◆ **Exercise prompt**: Below are entries; copy exactly the lines from the one with "37: (1011, 378, 21.09)" through the one with "53: (904, 112, 17.55)", both included, and leave out the rest.

◆ **Items listed in a dataset**:
Segment Open

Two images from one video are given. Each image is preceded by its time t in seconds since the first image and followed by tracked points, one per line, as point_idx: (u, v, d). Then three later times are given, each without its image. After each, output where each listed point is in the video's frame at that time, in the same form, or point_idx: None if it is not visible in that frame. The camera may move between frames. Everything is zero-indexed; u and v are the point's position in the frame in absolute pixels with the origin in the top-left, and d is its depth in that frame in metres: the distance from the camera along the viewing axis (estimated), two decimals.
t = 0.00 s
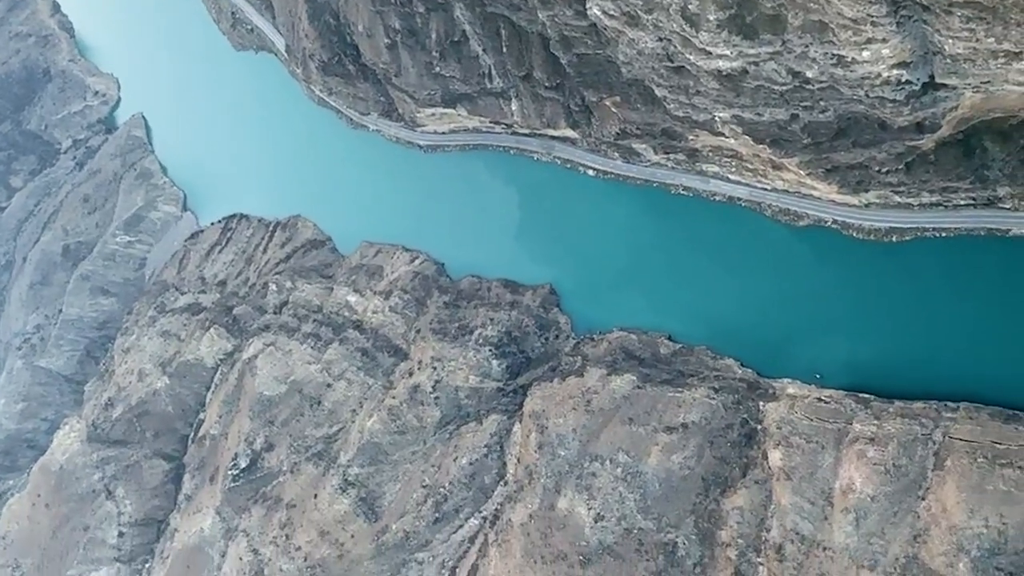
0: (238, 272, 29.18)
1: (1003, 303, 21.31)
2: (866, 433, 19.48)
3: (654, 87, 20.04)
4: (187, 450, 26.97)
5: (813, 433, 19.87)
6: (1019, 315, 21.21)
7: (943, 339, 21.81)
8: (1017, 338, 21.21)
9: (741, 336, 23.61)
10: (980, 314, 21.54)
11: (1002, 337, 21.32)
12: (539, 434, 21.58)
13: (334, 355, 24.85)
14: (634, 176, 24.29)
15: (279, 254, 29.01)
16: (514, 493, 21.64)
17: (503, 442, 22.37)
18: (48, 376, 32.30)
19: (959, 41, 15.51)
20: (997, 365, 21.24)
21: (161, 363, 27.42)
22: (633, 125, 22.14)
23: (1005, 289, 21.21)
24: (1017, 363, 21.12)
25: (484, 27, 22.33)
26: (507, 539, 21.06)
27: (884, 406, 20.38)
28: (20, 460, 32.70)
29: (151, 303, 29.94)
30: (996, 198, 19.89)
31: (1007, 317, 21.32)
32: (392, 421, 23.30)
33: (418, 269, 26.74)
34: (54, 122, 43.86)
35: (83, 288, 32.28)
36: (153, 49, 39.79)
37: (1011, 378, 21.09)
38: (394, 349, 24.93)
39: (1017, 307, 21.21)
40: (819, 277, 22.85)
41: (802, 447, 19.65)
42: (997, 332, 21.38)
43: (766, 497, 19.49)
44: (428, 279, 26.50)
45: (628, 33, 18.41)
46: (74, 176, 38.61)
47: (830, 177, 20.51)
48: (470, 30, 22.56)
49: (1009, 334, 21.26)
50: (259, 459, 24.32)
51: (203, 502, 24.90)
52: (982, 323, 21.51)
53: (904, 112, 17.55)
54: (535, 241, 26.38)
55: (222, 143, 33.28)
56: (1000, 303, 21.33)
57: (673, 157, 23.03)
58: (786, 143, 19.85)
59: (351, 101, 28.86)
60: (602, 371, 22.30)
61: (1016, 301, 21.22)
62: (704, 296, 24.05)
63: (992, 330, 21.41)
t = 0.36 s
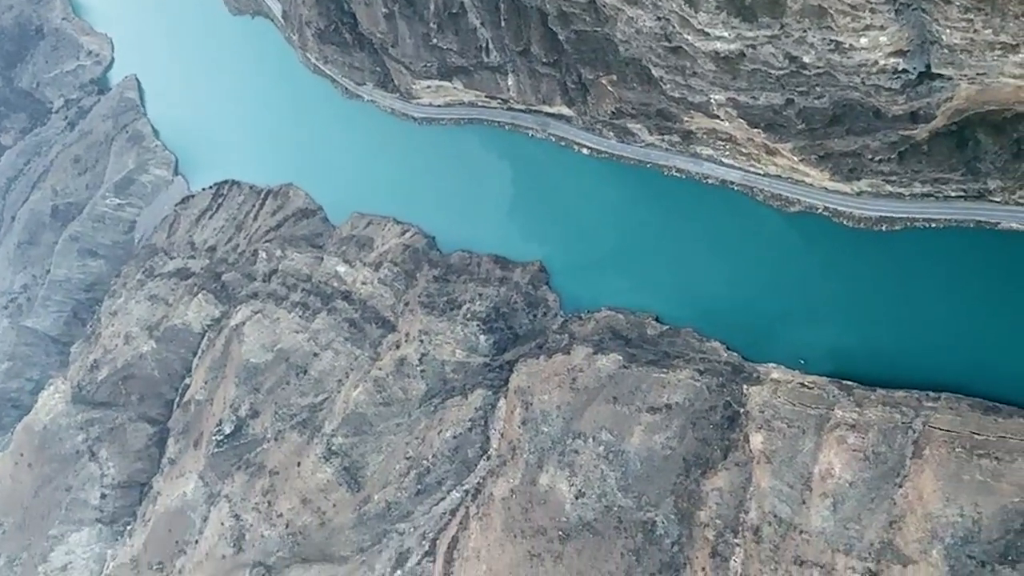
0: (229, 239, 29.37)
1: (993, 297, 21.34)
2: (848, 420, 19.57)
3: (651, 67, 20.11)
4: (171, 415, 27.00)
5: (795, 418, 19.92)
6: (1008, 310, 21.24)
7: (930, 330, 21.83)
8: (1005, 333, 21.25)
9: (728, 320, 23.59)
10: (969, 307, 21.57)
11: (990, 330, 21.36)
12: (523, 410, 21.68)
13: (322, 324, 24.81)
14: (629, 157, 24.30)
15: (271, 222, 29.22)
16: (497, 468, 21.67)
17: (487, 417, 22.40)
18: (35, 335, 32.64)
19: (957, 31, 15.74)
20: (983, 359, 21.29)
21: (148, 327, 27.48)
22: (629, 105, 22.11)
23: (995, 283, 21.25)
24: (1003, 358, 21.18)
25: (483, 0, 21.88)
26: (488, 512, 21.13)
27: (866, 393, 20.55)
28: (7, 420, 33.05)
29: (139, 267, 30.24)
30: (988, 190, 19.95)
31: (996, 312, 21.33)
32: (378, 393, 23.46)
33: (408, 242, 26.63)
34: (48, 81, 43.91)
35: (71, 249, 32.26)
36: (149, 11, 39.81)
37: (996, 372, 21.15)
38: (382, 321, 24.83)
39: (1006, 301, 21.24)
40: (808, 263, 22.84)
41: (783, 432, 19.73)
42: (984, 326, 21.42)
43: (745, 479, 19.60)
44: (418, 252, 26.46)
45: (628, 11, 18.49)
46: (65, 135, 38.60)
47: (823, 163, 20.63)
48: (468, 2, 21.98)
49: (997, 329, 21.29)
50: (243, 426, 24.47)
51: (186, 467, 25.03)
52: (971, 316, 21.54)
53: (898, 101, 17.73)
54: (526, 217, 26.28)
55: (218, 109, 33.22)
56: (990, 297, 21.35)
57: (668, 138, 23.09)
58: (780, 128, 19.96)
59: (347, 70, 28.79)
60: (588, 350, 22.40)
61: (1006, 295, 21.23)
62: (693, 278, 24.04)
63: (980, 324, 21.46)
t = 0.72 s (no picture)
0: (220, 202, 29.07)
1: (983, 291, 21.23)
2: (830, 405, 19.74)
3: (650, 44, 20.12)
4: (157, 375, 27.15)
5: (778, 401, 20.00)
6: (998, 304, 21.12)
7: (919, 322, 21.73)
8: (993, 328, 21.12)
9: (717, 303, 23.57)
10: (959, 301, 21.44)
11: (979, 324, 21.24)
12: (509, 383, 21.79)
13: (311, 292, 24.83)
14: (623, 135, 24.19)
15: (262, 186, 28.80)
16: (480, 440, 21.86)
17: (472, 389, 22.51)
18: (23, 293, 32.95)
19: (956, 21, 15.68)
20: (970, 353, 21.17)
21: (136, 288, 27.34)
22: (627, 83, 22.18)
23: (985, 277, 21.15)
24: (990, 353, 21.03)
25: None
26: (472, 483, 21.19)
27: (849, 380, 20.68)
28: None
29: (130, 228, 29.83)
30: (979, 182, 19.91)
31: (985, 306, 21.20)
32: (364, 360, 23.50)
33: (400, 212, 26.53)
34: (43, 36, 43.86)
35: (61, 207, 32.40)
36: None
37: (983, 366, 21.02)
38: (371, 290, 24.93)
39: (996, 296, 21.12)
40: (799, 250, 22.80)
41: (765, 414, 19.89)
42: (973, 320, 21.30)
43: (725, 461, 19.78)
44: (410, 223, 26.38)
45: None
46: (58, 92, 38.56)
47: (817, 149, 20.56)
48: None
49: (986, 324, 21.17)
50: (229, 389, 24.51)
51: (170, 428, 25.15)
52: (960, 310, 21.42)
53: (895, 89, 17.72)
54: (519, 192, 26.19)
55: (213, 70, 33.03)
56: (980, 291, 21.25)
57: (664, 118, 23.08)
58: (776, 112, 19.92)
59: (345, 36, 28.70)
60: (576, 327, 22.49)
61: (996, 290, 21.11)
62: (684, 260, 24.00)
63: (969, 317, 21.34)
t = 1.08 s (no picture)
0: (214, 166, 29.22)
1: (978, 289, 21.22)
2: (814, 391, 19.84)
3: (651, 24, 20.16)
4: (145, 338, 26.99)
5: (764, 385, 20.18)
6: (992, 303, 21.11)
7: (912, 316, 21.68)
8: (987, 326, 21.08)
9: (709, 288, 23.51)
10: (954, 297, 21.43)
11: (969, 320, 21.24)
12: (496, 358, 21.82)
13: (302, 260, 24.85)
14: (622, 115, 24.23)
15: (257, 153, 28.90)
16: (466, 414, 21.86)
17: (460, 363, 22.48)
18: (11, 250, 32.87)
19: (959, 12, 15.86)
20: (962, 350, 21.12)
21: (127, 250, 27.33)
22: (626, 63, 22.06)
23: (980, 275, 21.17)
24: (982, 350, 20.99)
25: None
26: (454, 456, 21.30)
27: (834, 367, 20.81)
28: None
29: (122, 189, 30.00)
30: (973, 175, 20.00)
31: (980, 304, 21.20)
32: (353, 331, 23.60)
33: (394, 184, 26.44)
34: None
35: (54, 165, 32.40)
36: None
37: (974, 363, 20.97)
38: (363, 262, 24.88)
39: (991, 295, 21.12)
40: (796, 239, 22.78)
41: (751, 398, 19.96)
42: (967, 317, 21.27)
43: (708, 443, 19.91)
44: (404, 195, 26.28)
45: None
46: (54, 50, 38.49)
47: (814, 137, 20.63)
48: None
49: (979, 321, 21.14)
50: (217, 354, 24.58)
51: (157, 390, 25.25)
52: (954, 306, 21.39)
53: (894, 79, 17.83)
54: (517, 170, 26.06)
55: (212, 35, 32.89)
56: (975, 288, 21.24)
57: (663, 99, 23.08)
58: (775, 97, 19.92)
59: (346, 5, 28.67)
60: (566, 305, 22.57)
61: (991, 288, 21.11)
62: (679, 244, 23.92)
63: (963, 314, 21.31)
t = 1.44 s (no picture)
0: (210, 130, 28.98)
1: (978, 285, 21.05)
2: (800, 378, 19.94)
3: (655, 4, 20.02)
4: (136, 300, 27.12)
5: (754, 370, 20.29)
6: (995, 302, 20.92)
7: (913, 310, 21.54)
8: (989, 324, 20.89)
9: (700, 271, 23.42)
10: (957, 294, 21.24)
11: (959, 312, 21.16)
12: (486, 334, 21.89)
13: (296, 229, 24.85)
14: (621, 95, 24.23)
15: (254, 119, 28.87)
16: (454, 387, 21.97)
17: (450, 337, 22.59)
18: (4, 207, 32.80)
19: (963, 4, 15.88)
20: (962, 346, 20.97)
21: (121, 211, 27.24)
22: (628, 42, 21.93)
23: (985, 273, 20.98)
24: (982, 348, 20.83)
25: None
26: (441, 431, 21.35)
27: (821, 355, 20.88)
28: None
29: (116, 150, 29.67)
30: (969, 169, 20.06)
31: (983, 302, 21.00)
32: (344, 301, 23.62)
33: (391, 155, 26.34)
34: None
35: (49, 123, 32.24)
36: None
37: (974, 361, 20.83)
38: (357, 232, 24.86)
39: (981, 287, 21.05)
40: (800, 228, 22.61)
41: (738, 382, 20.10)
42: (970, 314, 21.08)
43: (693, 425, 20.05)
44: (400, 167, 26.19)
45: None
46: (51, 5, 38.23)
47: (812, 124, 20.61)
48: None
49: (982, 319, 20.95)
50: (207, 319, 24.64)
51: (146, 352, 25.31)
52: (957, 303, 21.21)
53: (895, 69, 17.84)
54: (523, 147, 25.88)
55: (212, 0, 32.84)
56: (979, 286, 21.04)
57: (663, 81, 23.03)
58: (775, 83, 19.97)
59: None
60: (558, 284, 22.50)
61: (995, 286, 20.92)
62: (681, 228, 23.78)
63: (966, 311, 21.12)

Segment Closed
Segment Open

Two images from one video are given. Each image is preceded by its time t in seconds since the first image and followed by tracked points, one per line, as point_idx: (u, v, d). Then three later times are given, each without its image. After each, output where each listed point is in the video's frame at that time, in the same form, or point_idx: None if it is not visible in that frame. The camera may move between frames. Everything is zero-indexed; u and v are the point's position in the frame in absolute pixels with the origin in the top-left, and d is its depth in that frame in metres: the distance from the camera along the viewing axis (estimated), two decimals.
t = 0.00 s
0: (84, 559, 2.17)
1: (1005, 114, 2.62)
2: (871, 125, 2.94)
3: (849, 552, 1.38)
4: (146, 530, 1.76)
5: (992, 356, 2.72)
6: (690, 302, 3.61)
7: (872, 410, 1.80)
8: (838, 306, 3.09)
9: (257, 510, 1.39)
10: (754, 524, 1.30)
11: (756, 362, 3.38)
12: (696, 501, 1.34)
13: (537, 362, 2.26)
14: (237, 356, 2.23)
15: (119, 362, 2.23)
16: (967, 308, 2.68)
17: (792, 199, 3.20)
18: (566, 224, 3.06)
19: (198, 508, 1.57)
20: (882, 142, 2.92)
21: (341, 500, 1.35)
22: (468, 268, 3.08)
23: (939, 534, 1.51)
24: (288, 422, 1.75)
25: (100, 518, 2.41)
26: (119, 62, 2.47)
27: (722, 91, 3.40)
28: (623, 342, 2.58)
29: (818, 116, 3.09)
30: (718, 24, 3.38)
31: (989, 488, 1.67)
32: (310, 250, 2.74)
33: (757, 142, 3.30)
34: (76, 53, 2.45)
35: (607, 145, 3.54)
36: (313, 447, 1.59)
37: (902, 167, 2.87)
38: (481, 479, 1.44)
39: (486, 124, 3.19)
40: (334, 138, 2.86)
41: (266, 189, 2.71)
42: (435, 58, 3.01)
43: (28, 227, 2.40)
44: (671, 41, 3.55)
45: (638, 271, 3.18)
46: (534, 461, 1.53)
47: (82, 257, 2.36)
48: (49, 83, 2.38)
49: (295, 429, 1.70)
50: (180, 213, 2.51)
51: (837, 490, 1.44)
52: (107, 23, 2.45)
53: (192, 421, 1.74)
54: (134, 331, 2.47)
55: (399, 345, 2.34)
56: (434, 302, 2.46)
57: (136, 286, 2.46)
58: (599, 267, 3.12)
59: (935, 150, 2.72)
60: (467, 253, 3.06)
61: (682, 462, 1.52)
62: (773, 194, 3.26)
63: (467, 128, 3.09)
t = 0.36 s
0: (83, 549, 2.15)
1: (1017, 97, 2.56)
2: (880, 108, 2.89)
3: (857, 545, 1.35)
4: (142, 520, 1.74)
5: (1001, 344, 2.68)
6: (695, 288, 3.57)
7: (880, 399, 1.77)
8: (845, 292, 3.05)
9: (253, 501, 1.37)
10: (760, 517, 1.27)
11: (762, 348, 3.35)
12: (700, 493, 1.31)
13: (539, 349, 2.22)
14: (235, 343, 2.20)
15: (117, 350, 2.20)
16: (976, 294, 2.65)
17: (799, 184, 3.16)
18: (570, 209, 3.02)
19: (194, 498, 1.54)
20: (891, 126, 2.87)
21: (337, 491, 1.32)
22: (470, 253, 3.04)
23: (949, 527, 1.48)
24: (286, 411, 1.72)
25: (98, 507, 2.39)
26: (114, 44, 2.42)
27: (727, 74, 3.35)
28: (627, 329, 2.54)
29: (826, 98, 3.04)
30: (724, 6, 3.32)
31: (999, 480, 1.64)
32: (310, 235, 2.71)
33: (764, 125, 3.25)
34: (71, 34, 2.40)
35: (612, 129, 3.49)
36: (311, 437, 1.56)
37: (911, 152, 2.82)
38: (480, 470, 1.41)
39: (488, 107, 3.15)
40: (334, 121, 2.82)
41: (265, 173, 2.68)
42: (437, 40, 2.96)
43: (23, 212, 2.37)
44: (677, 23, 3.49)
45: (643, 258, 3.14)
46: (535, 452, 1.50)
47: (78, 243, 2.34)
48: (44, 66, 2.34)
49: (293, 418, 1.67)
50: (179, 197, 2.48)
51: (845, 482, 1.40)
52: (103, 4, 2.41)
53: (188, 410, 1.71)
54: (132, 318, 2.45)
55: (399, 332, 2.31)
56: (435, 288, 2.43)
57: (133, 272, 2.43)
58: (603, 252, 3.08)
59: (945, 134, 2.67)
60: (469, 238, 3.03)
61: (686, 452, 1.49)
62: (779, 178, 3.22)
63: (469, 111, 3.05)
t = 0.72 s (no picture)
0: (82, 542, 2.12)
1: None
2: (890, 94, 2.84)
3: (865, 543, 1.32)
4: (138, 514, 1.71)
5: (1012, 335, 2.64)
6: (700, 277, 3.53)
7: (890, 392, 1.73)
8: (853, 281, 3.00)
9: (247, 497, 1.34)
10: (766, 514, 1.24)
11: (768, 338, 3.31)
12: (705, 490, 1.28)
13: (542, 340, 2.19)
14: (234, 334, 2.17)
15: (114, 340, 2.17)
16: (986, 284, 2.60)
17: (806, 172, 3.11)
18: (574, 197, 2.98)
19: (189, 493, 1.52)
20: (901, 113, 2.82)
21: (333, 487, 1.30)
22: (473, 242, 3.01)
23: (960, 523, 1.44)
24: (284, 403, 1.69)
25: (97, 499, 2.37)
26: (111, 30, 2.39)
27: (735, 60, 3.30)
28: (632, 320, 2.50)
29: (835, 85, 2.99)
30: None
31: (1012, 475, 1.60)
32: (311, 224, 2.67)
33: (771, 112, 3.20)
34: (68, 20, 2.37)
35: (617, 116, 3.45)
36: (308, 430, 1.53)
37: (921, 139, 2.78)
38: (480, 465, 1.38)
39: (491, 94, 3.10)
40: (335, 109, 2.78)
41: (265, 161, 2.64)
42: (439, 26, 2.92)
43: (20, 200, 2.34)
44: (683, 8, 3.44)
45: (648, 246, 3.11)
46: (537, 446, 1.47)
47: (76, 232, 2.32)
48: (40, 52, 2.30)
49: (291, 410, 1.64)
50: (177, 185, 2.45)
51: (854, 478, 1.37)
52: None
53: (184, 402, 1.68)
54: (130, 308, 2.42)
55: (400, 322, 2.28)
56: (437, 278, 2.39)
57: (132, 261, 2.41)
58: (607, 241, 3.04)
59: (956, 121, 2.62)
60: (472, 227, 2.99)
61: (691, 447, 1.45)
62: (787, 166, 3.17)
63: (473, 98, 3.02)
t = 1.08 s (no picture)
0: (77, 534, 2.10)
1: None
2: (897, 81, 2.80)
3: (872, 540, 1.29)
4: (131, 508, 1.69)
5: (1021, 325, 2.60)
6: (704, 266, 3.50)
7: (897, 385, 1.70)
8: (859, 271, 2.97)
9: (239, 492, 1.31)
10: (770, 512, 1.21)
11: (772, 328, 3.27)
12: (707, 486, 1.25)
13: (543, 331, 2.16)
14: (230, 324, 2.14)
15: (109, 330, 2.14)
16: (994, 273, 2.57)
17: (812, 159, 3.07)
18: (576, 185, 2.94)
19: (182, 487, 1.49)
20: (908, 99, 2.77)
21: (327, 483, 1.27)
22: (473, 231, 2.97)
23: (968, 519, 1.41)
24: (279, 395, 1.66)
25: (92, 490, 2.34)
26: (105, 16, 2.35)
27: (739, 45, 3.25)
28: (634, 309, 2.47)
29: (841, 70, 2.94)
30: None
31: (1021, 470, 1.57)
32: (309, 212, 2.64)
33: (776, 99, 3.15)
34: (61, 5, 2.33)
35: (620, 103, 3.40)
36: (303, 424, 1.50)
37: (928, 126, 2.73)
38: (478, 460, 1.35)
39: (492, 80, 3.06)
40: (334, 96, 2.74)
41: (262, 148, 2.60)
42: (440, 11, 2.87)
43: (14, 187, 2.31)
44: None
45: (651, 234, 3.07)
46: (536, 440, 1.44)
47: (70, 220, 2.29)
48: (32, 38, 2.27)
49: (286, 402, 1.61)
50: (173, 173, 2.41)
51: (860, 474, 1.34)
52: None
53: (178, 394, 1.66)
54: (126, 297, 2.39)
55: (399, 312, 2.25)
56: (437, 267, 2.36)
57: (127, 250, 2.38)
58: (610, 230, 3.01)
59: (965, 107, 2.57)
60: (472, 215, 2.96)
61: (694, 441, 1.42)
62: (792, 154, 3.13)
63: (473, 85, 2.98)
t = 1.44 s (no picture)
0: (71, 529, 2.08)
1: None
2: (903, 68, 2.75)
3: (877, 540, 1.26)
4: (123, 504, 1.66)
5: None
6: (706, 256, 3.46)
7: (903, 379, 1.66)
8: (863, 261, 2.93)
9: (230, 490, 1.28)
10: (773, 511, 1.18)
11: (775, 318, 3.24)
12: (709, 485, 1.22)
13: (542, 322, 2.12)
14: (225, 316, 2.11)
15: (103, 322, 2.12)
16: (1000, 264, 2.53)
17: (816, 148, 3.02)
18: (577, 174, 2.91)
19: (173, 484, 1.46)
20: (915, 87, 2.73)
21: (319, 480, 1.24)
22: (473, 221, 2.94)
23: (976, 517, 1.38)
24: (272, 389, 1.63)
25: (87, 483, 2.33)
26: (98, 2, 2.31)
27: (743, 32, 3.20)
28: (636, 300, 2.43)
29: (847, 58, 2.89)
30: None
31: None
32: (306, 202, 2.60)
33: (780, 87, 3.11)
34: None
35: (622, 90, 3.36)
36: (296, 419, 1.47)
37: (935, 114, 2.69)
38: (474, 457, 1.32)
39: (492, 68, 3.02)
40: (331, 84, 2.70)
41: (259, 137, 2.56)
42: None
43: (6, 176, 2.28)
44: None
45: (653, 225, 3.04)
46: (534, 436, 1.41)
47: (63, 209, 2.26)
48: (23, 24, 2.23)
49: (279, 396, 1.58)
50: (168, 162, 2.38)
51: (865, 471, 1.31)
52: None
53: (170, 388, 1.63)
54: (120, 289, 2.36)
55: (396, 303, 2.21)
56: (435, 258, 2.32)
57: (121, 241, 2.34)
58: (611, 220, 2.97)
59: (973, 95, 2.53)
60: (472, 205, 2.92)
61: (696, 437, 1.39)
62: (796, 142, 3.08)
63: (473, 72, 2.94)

Segment Closed

◆ **Expected answer**:
37: (1011, 378, 21.09)
38: (394, 349, 24.93)
39: (1017, 307, 21.21)
40: (819, 277, 22.85)
41: (802, 447, 19.65)
42: (997, 332, 21.38)
43: (766, 497, 19.49)
44: (428, 279, 26.50)
45: (628, 33, 18.41)
46: (74, 176, 38.61)
47: (830, 177, 20.51)
48: (470, 30, 22.56)
49: (1009, 334, 21.26)
50: (259, 459, 24.32)
51: (203, 502, 24.90)
52: (982, 323, 21.51)
53: (904, 112, 17.55)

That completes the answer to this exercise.